It’s ironic that someone who spends a good deal of his time writing from a sabermetrics point of view hadn’t read Moneyball until today, but I am who I am I suppose. My lack of modern baseball culture aside, I was interested in Moneyball. However, as the pages went by I became more interested, only not quite in the way I think the book wanted me to be.
At a certain point, I couldn’t quite get past the idea that baseball players don’t matter, that they are nothing more than pieces to be moved around at will by someone with massive anger issues, which are simply written off as “Billy being Billy.”I think Michael Lewis set out to create a tragic figure in Billy Beane, someone who was stalled at every turn by his own inefficiencies. Yet, he never quite got there because of how willing he was to excuse Billy’s lack of humanity, empathy, or social aptitude. There are two main thrusts to Moneyball, the first being Billy Beane as the underappreciated baseball genius. This thrust glosses over the Oakland Athletics’ choice to be poor. They had the money to contend with any team in Major League Baseball, they simply chose not to spend their money, because, well, capitalism.

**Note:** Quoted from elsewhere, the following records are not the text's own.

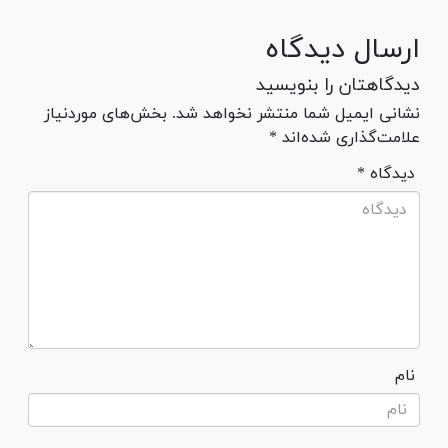
ارسال دیدگاه
دیدگاهتان را بنویسید
نشانی ایمیل شما منتشر نخواهد شد. بخش‌های موردنیاز
علامت‌گذاری شده‌اند *
* دیدگاه
نام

The above seamlessly slides into the second thrust of Lewis’ book, that MLB is out of control, players are overpaid, and the endeavor needs someone who can come in and be ruthlessly efficient. That person is, by proxy, Billy, yet I couldn’t help but get the feeling that Lewis misses the forest for the trees. There’s no better encapsulation of this than the chapter where the A’s win their 20th straight game. Lewis uses this to cement the idea that Billy is off his game when he allows the emotion of the game to get to him. It teeters on being great literature, it almost paints Billy as this unrepentant monster who cannot understand that the emotion of the game is what people, and Billy himself, care about. The rest of Moneyball, and even said chapter, flies in the face of that take, as that isn’t the takeaway. Rather, it’s that everyone has it wrong and Billy’s meticulous and emotionally empty take on the game is just what the game needs.
The keyword in that last paragraph is game. Baseball is, surprisingly, a game. It’s a game before it is a business and before it is a legitimate sporting contest. None of that is to take away from the joy that one can get from dissecting the game from a sabermetric lens. What I would caution, and what I believe Moneyball misses entirely, is that even that approach only comes about because of a deep-rooted love of the game. If you remove that love and treat baseball as numbers and numbers alone then you lose the emotional component and ultimately the draw to watching baseball entirely.
Bill James loved baseball, that’s why he wrote about it as he did. Heck, from what I can gather Billy Beane loved baseball, he just hated how much it didn’t love him back. Instead, Lewis presents a cold individual who doesn’t have any emotional depth, let alone the capacity to feel emotion toward a game. That’s unfortunate because Lewis can construct a sentence with the best of them. As an exercise in mechanical writing, Moneyball is a very good and easy read. As a story, Moneyball falls well short of its mark, though it does end up being interesting in a “stare at the monstrosity” sort of way.